I walked into the Strathmore and was guided to the rehearsal without question; the staff and security just assumed I was a Rockville native and supposed to be there. I sat down mid-theater and was soon joined by the band’s friends and family, including Dan White, the man in charge of bringing together the orchestral music and O.A.R.’s sound.
Marc’s mom and I chatted about her other sons- Jeff who plays with Foxtrot Zulo and Chris, who used to manage O.A.R. She was upset that she had to babysit Marc’s kids that night and would miss the show. When I asked how it all began, she responded with, “I didn’t know what they were doing at Chris’ house (the drummer). I should have asked, but hey, it all worked out!”
During the show, Marc dedicated a song to a friend that recently passed away and said, “He makes ‘Only the Good Die Young’ make sense, as only someone with big of a personality could.” That too hit home, not only for me, but also for the entire crowd, following the events that day at Sandy Hook.
The band came out into the lobby after the show to greet fans. Had this happened at other O.A.R. shows I’ve been to, chaos would have ensued. In the band’s hometown, though, they came out to see friends and family and talk about how proud they are to have just played with an orchestra, showing us pictures they had taken on stage of the musicians behind them.
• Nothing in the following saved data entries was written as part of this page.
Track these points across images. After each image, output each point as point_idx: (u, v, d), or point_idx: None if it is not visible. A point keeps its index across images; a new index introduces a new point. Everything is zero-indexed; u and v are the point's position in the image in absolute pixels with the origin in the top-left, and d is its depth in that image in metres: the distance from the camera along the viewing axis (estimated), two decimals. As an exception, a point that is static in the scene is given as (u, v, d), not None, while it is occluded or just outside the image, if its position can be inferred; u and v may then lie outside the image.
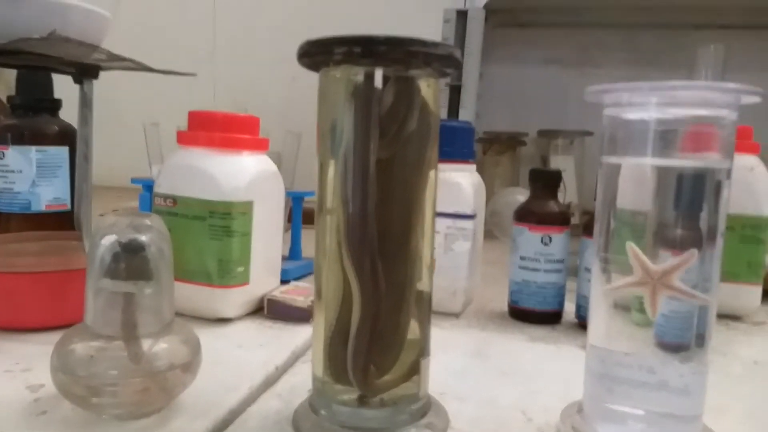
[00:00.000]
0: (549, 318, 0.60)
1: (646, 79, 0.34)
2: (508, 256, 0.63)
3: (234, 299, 0.53)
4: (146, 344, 0.35)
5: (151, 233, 0.36)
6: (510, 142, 1.25)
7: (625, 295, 0.36)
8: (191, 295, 0.52)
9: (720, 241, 0.34)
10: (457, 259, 0.61)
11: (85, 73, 0.45)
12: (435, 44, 0.33)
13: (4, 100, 0.81)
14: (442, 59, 0.34)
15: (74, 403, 0.35)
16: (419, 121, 0.35)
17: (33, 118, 0.76)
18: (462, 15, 1.11)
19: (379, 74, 0.33)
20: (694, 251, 0.33)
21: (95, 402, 0.34)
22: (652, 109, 0.34)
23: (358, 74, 0.33)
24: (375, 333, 0.34)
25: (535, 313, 0.60)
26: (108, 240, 0.35)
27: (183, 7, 1.62)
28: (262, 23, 1.58)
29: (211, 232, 0.51)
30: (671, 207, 0.35)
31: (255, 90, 1.56)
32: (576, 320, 0.60)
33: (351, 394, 0.36)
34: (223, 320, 0.53)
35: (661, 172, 0.35)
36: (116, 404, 0.34)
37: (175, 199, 0.52)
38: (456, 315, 0.62)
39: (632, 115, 0.35)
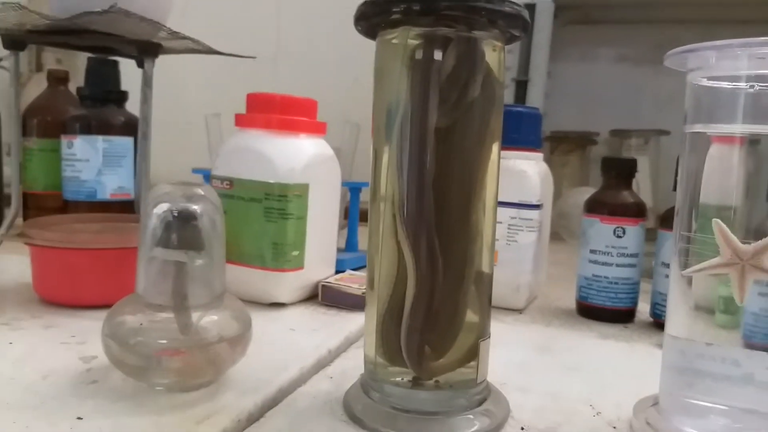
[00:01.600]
0: (621, 316, 0.56)
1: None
2: (576, 259, 0.59)
3: (288, 283, 0.52)
4: (196, 316, 0.34)
5: (204, 203, 0.35)
6: (579, 140, 1.20)
7: (707, 287, 0.32)
8: (246, 278, 0.52)
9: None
10: (521, 251, 0.58)
11: (145, 51, 0.45)
12: (501, 1, 0.30)
13: (74, 92, 0.84)
14: (508, 18, 0.31)
15: (123, 371, 0.34)
16: (483, 88, 0.33)
17: (100, 109, 0.79)
18: (530, 8, 1.08)
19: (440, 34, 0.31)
20: (793, 230, 0.30)
21: (145, 371, 0.34)
22: (743, 68, 0.30)
23: (416, 36, 0.32)
24: (431, 311, 0.32)
25: (605, 311, 0.56)
26: (160, 208, 0.34)
27: (247, 8, 1.65)
28: (325, 24, 1.59)
29: (266, 214, 0.50)
30: (755, 190, 0.31)
31: (317, 91, 1.57)
32: (651, 319, 0.56)
33: (405, 376, 0.33)
34: (277, 305, 0.52)
35: (754, 143, 0.31)
36: (164, 374, 0.34)
37: (231, 181, 0.52)
38: (519, 311, 0.59)
39: (720, 76, 0.32)
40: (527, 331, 0.52)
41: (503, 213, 0.57)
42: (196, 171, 0.77)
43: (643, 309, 0.57)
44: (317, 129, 0.54)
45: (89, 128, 0.78)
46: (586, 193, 1.07)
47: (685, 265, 0.33)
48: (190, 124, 1.24)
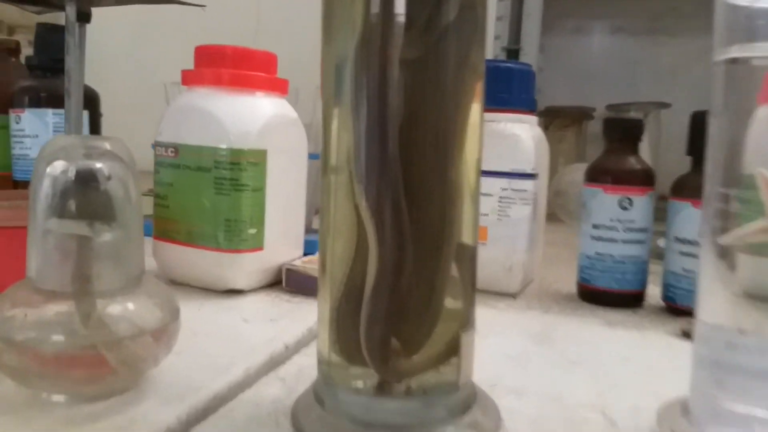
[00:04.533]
0: (628, 300, 0.49)
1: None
2: (575, 239, 0.52)
3: (245, 266, 0.44)
4: (103, 304, 0.27)
5: (112, 161, 0.27)
6: (575, 115, 1.12)
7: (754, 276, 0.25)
8: (196, 260, 0.44)
9: None
10: (514, 227, 0.50)
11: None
12: None
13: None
14: None
15: (9, 377, 0.27)
16: (461, 8, 0.26)
17: (51, 80, 0.71)
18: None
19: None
20: None
21: (33, 376, 0.26)
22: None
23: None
24: (398, 294, 0.25)
25: (611, 294, 0.49)
26: (55, 168, 0.27)
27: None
28: (308, 3, 1.51)
29: (217, 185, 0.43)
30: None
31: (300, 69, 1.49)
32: (663, 303, 0.49)
33: (367, 380, 0.26)
34: (234, 292, 0.45)
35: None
36: (60, 380, 0.26)
37: (176, 148, 0.44)
38: (512, 295, 0.51)
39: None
40: (522, 319, 0.45)
41: (493, 184, 0.50)
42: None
43: (653, 293, 0.50)
44: (277, 87, 0.46)
45: (38, 101, 0.70)
46: (583, 170, 1.01)
47: (722, 231, 0.26)
48: (154, 94, 1.17)
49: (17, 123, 0.70)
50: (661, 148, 1.13)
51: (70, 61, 0.38)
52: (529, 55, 0.94)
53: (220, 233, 0.43)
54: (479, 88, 0.27)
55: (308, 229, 0.55)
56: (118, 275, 0.28)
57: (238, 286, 0.45)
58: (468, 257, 0.27)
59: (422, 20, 0.25)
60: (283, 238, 0.48)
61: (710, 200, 0.26)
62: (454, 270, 0.27)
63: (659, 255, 0.51)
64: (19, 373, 0.26)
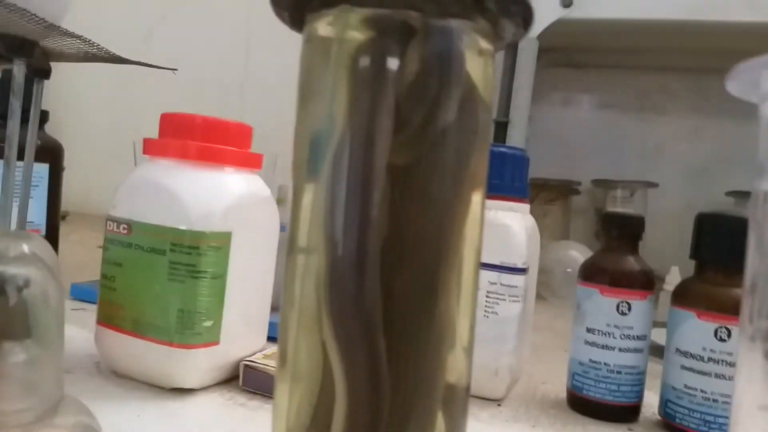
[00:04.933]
0: (623, 414, 0.45)
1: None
2: (559, 322, 0.48)
3: (196, 364, 0.39)
4: (1, 444, 0.22)
5: (29, 265, 0.23)
6: (561, 189, 1.10)
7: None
8: (142, 353, 0.39)
9: None
10: (502, 326, 0.46)
11: (15, 49, 0.33)
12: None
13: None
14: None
15: None
16: (461, 110, 0.22)
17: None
18: (512, 47, 0.99)
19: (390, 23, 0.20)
20: None
21: None
22: None
23: (362, 24, 0.20)
24: (369, 456, 0.20)
25: (604, 406, 0.44)
26: (-43, 272, 0.22)
27: (214, 35, 1.54)
28: (296, 52, 1.49)
29: (171, 270, 0.38)
30: None
31: (286, 126, 1.46)
32: (660, 418, 0.45)
33: None
34: (182, 390, 0.40)
35: None
36: None
37: (129, 225, 0.39)
38: (497, 402, 0.46)
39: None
40: (507, 436, 0.40)
41: (482, 277, 0.46)
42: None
43: (649, 402, 0.46)
44: (249, 162, 0.42)
45: (-1, 152, 0.65)
46: (569, 247, 0.98)
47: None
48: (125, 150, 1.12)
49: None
50: (647, 229, 1.11)
51: (11, 126, 0.34)
52: (518, 128, 0.92)
53: (171, 325, 0.38)
54: (479, 198, 0.23)
55: (274, 307, 0.50)
56: (31, 403, 0.23)
57: (187, 385, 0.39)
58: (459, 400, 0.23)
59: (416, 121, 0.21)
60: (243, 329, 0.43)
61: (752, 317, 0.22)
62: (440, 418, 0.22)
63: (655, 353, 0.47)
64: None
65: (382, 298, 0.20)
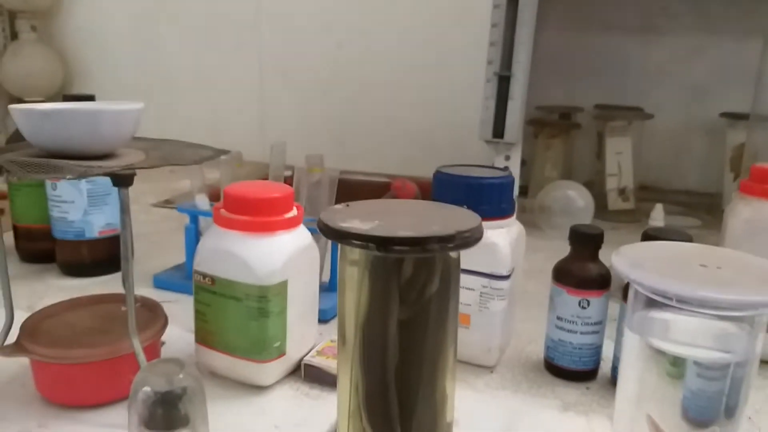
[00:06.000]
0: (584, 376, 0.61)
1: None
2: (554, 252, 0.62)
3: (272, 371, 0.55)
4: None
5: (185, 383, 0.38)
6: (563, 125, 1.20)
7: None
8: (231, 365, 0.55)
9: None
10: (492, 318, 0.61)
11: (120, 182, 0.46)
12: (452, 237, 0.32)
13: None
14: (463, 243, 0.33)
15: None
16: (440, 283, 0.35)
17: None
18: (513, 1, 1.04)
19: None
20: None
21: None
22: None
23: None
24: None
25: (570, 372, 0.60)
26: (144, 394, 0.37)
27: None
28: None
29: (247, 312, 0.53)
30: None
31: (301, 57, 1.53)
32: (609, 375, 0.61)
33: None
34: (262, 387, 0.56)
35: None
36: None
37: (213, 279, 0.54)
38: (490, 369, 0.63)
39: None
40: (494, 404, 0.57)
41: (475, 281, 0.60)
42: (181, 209, 0.78)
43: (606, 363, 0.62)
44: (293, 223, 0.55)
45: (71, 168, 0.78)
46: (568, 188, 1.10)
47: None
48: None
49: (54, 189, 0.79)
50: (642, 153, 1.21)
51: (125, 235, 0.47)
52: (520, 81, 1.01)
53: (251, 348, 0.54)
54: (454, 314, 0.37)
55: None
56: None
57: (265, 384, 0.56)
58: (445, 443, 0.38)
59: (412, 297, 0.35)
60: (300, 338, 0.58)
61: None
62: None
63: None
64: None
65: (400, 398, 0.35)
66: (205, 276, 0.54)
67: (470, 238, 0.33)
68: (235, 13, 1.58)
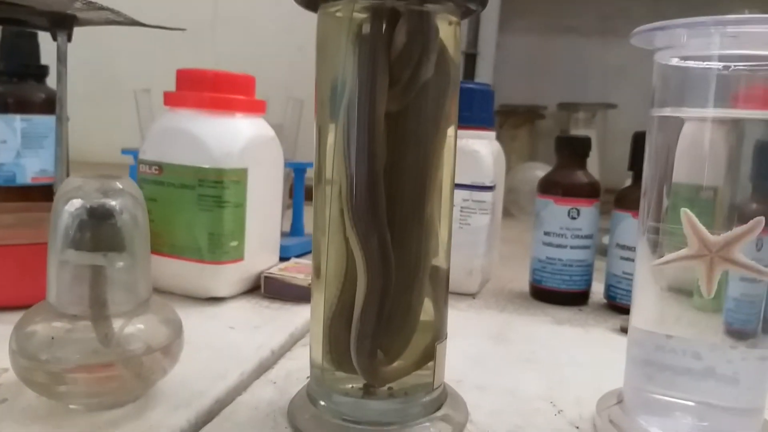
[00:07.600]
0: (575, 299, 0.55)
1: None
2: (526, 236, 0.57)
3: (227, 276, 0.48)
4: (118, 324, 0.30)
5: (123, 198, 0.31)
6: (528, 115, 1.19)
7: (679, 275, 0.30)
8: (179, 271, 0.48)
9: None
10: (474, 234, 0.55)
11: (58, 23, 0.39)
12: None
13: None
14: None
15: (37, 392, 0.30)
16: (437, 68, 0.30)
17: (18, 85, 0.72)
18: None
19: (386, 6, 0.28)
20: (761, 219, 0.28)
21: (60, 390, 0.30)
22: (715, 48, 0.28)
23: (362, 9, 0.28)
24: (383, 313, 0.29)
25: (559, 293, 0.55)
26: (72, 205, 0.30)
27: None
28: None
29: (200, 202, 0.46)
30: (736, 170, 0.30)
31: (257, 61, 1.50)
32: (605, 300, 0.55)
33: (355, 383, 0.31)
34: (215, 299, 0.49)
35: (726, 129, 0.29)
36: (83, 393, 0.30)
37: (161, 167, 0.47)
38: (472, 295, 0.57)
39: (691, 56, 0.29)
40: (481, 319, 0.50)
41: (456, 195, 0.54)
42: (125, 152, 0.71)
43: (597, 290, 0.56)
44: (255, 108, 0.49)
45: (6, 106, 0.70)
46: (535, 168, 1.07)
47: (653, 256, 0.31)
48: (121, 100, 1.16)
49: (-15, 129, 0.71)
50: (607, 146, 1.20)
51: (60, 90, 0.41)
52: (486, 59, 0.99)
53: (204, 246, 0.47)
54: (452, 132, 0.32)
55: (282, 235, 0.59)
56: (130, 298, 0.31)
57: (220, 294, 0.48)
58: (441, 278, 0.32)
59: (404, 79, 0.29)
60: (261, 248, 0.51)
61: (644, 228, 0.32)
62: (429, 290, 0.31)
63: (604, 252, 0.57)
64: (46, 388, 0.30)
65: (387, 206, 0.28)
66: (151, 165, 0.48)
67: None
68: (190, 17, 1.54)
Friday afternoon, I thought I was going to interview O.A.R. and Beethoven’s Found and learn more about their history and philanthropy, but I can do that online in ten minutes. Instead, I have a whole newfound respect for the group, their down-to-earth outlook and their hometown pride. It reminds me of my home, friends and family and made my holiday decision to be 1700 miles from my farm seem like not quite such a bad idea.